• Your goal
Answer with a bare number: the count of lines in the records below that have the word "Организация".

• Records supplied
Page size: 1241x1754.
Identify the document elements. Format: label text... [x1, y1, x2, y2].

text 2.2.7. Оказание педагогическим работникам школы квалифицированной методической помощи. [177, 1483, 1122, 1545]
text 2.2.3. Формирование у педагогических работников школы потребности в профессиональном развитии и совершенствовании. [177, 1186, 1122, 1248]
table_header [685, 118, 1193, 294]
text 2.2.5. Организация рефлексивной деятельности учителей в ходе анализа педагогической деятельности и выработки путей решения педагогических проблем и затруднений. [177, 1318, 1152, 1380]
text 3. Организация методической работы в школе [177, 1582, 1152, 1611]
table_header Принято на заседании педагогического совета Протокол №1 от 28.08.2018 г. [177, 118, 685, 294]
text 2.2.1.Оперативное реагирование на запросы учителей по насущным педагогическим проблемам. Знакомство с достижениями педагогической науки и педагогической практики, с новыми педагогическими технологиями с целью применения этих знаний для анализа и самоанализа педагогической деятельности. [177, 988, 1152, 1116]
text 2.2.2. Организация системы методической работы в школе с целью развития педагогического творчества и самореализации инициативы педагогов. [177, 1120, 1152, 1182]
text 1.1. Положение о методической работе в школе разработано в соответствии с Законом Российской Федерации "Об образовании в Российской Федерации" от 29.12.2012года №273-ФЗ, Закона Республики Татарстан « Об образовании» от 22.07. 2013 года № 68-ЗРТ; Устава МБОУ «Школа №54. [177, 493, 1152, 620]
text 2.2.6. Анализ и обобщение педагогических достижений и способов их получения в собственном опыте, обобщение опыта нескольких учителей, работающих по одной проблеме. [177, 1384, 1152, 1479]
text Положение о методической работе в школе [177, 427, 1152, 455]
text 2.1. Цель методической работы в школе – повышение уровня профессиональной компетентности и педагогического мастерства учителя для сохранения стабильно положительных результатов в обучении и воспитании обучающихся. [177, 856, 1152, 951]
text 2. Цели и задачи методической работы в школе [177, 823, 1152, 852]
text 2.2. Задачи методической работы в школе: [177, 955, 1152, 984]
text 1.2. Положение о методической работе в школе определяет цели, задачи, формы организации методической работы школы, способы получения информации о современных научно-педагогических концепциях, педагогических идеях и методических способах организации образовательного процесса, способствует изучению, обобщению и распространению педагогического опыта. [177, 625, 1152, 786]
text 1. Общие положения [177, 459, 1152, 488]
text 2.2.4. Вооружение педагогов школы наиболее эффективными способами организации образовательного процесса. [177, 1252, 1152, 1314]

• Answer to this exercise
3